Would you reproduce the data below exactly, please, leaving out its images?

Source data
★ ★ ★ ★

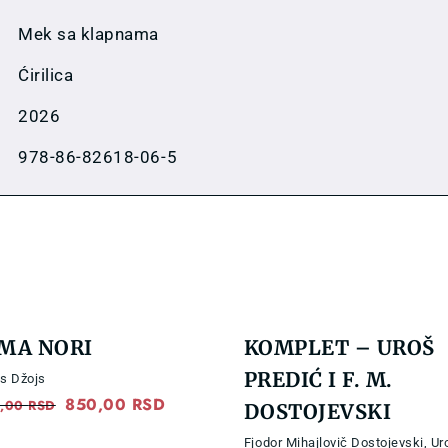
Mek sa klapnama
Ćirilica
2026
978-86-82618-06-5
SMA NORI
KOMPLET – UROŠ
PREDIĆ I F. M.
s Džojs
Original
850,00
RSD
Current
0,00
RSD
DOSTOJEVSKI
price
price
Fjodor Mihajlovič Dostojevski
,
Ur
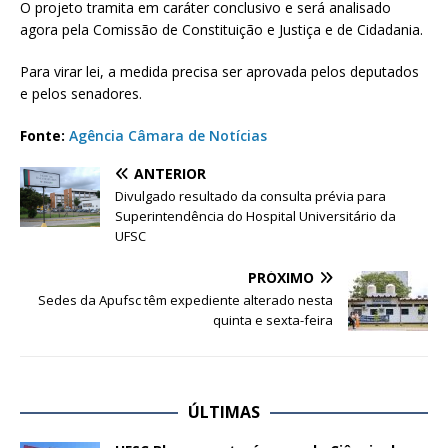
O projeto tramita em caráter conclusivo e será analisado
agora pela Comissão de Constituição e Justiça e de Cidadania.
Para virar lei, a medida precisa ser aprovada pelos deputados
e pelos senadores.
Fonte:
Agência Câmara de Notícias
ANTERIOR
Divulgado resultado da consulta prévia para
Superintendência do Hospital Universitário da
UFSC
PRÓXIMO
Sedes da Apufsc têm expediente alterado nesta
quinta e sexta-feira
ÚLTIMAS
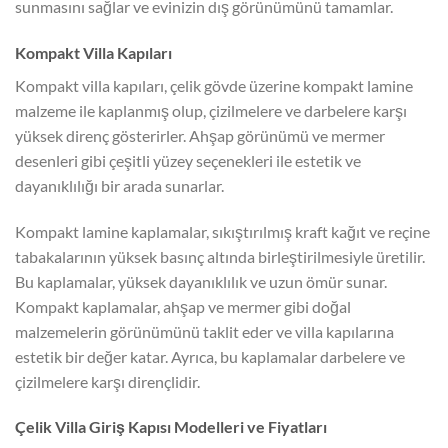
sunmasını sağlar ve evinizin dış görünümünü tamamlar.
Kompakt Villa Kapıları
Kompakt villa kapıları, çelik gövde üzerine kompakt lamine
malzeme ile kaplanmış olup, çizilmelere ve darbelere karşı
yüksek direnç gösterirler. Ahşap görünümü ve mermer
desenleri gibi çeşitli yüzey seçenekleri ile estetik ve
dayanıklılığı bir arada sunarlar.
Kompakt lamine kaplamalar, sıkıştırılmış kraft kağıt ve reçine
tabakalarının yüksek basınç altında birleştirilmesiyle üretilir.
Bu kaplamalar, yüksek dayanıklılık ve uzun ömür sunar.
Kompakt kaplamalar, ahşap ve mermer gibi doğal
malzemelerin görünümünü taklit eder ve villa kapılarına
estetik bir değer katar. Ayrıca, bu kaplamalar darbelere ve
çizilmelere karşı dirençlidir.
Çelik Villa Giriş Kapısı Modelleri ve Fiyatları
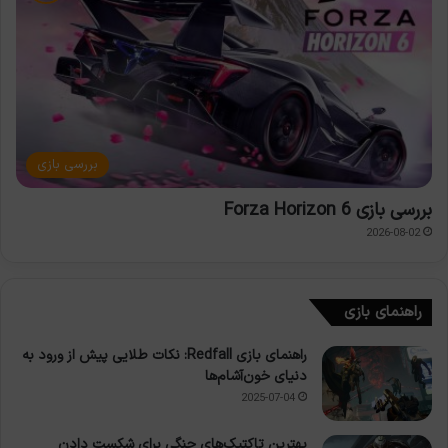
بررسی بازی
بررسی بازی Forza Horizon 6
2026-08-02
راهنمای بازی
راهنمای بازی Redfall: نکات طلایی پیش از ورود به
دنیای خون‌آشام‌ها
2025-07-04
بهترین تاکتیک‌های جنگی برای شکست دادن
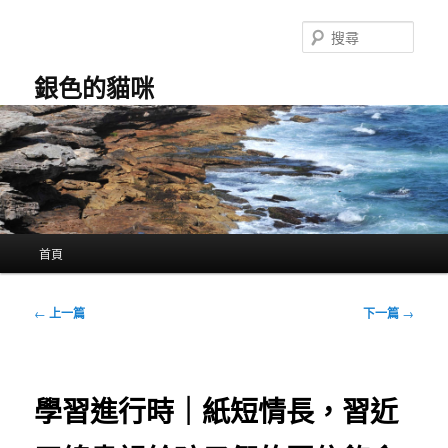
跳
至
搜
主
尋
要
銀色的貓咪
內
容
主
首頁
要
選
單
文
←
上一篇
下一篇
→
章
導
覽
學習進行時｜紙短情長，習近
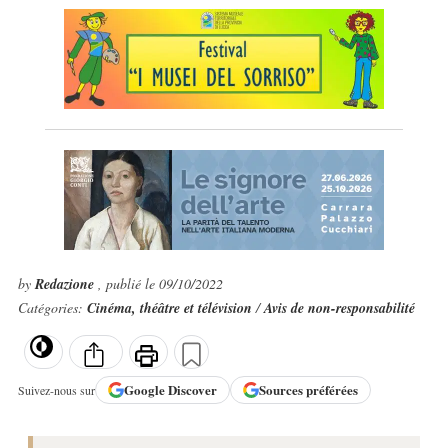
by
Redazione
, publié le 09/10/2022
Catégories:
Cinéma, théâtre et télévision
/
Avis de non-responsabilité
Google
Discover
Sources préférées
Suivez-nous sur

★ ★ ★ ★

=== Response area ===
Mek sa klapnama
Ćirilica
2026
978-86-82618-06-5
SMA NORI
KOMPLET – UROŠ
PREDIĆ I F. M.
s Džojs
Original
850,00
RSD
Current
0,00
RSD
DOSTOJEVSKI
price
price
Fjodor Mihajlovič Dostojevski
,
Ur
O projeto tramita em caráter conclusivo e será analisado
agora pela Comissão de Constituição e Justiça e de Cidadania.
Para virar lei, a medida precisa ser aprovada pelos deputados
e pelos senadores.
Fonte:
Agência Câmara de Notícias
ANTERIOR
Divulgado resultado da consulta prévia para
Superintendência do Hospital Universitário da
UFSC
PRÓXIMO
Sedes da Apufsc têm expediente alterado nesta
quinta e sexta-feira
ÚLTIMAS
sunmasını sağlar ve evinizin dış görünümünü tamamlar.
Kompakt Villa Kapıları
Kompakt villa kapıları, çelik gövde üzerine kompakt lamine
malzeme ile kaplanmış olup, çizilmelere ve darbelere karşı
yüksek direnç gösterirler. Ahşap görünümü ve mermer
desenleri gibi çeşitli yüzey seçenekleri ile estetik ve
dayanıklılığı bir arada sunarlar.
Kompakt lamine kaplamalar, sıkıştırılmış kraft kağıt ve reçine
tabakalarının yüksek basınç altında birleştirilmesiyle üretilir.
Bu kaplamalar, yüksek dayanıklılık ve uzun ömür sunar.
Kompakt kaplamalar, ahşap ve mermer gibi doğal
malzemelerin görünümünü taklit eder ve villa kapılarına
estetik bir değer katar. Ayrıca, bu kaplamalar darbelere ve
çizilmelere karşı dirençlidir.
Çelik Villa Giriş Kapısı Modelleri ve Fiyatları
بررسی بازی
بررسی بازی Forza Horizon 6
2026-08-02
راهنمای بازی
راهنمای بازی Redfall: نکات طلایی پیش از ورود به
دنیای خون‌آشام‌ها
2025-07-04
بهترین تاکتیک‌های جنگی برای شکست دادن
跳
至
搜
主
尋
要
銀色的貓咪
內
容
主
首頁
要
選
單
文
←
上一篇
下一篇
→
章
導
覽
學習進行時｜紙短情長，習近
by
Redazione
, publié le 09/10/2022
Catégories:
Cinéma, théâtre et télévision
/
Avis de non-responsabilité
Google
Discover
Sources préférées
Suivez-nous sur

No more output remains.